Fachkräftemangel:Mehr, aber nicht genug

Die Azubis in der Metall- und Elektroindustrie reichen nicht

Von Maximilian Gerl

So viele Auszubildende wie lange nicht, aber gleichzeitig viel zu wenige davon: Zu diesem Urteil kommt die bayerische Metall- und Elektroindustrie in ihrer Ausbildungsbilanz für 2016. Demnach wurden im vergangenen Jahr 14 876 neue Ausbildungsverträge in der Branche abgeschlossen - 1,4 Prozent mehr als 2015. "Für 2017 rechnen wir mit einem neuen Ausbildungsrekord", sagte Bertram Brossardt, Hauptgeschäftsführer der bayerischen Metall- und Elektroarbeitgeberverbände Bayme VBM. Er erwarte 15 100 neue Verträge. Das wären noch einmal 1,5 Prozent mehr.

Die Zahl der neuen Ausbildungsverträge hätte 2016 sogar höher ausfallen können. Nur: Es fehlte an geeigneten Kandidaten. Auf einen ausbildungsbereiten Jugendlichen kamen laut Bayme VBM im vergangenen September rechnerisch 1,27 Plätze. "Wir gehen davon aus, dass allein in Bayern branchenübergreifend insgesamt zwischen 11 000 und 15 000 Ausbildungsplätze nicht besetzt werden konnten", sagte Brossardt. "Das ist gut für die Jugend, aber schlecht für die Unternehmen." Ein Zustand, der sich wohl noch verschärfen werde, weil es immer weniger Schulabsolventen gebe.

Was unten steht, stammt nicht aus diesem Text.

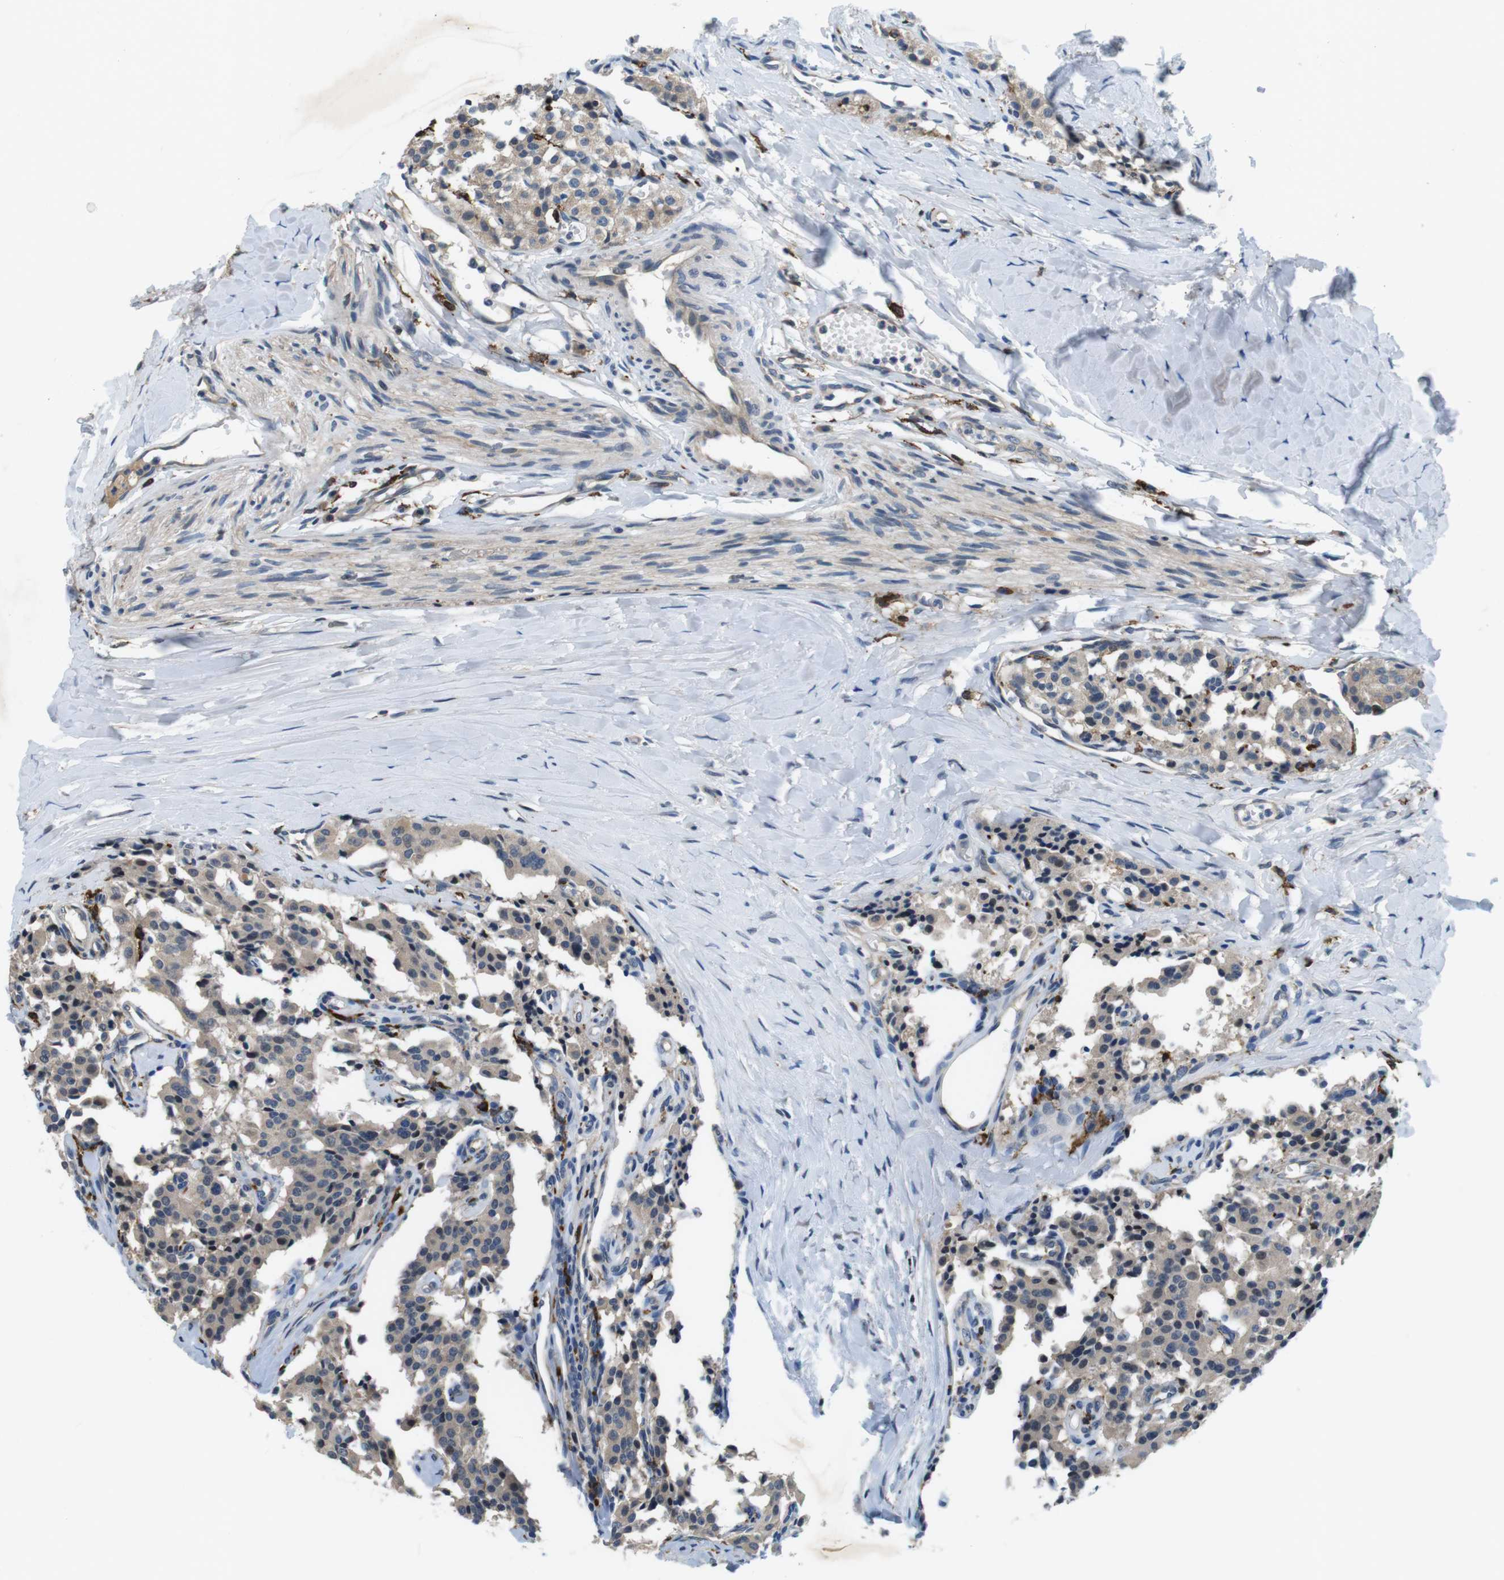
{"staining": {"intensity": "weak", "quantity": "25%-75%", "location": "cytoplasmic/membranous"}, "tissue": "carcinoid", "cell_type": "Tumor cells", "image_type": "cancer", "snomed": [{"axis": "morphology", "description": "Carcinoid, malignant, NOS"}, {"axis": "topography", "description": "Lung"}], "caption": "A brown stain highlights weak cytoplasmic/membranous expression of a protein in carcinoid (malignant) tumor cells.", "gene": "CD163L1", "patient": {"sex": "male", "age": 30}}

Tatsächlich darf das aktuelle Plus nicht darüber hinwegtäuschen, dass die Zahlen bei den Ausbildungsverträgen tendenziell über die letzten Jahre hinweg stagnierten. 2012 etwa wurden 14 782 Ausbildungsverträge neu abgeschlossen. Im vergangenen Jahr waren es gerade einmal 94 mehr. Den letzten großen Zuwachs gab es von 2010 auf 2011, damals stieg die Zahl der neuen Ausbildungsverträge um fast 14 Prozent. Das lag aber vor allem daran, dass eine Wirtschaftskrise zu Ende ging und die Firmen wieder kräftig investierten.

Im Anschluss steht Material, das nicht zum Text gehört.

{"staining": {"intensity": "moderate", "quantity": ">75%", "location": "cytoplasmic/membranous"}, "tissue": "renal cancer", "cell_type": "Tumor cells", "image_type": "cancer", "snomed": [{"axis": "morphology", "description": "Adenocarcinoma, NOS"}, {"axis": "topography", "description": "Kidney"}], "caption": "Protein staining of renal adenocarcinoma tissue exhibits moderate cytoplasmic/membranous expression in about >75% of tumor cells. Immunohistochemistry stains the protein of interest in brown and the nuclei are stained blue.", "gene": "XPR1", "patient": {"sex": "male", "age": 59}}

Immerhin nimmt die derzeitige wirtschaftliche Lage relativ wenig Einfluss auf die Zahl der Ausbildungsstellen. Dabei ist die Zukunft dank Brexit, US-amerikanischer Abschottungspolitik und teils chaotischer Zustände in Schwellenländern theoretisch so unsicher wie lange nicht mehr. Trotzdem gaben in einer Umfrage nur 14 Prozent der befragten Metall- und Elektrobetriebe an, dass sie deshalb lieber auf Azubis verzichteten. Mehr Einfluss übt die wirtschaftliche Unsicherheit dagegen auf die Übernahmequoten aus. Für 2017 erwarten Bayme VBM, dass die Zahl der unbefristeten Übernahmen leicht sinken wird. 2016 wurden rund 44 Prozent der fertigen Azubis unbefristet und 15 Prozent befristet übernommen. Weitere 28 Prozent bekamen einen Arbeitsvertrag für ein Jahr und wurden danach entfristet.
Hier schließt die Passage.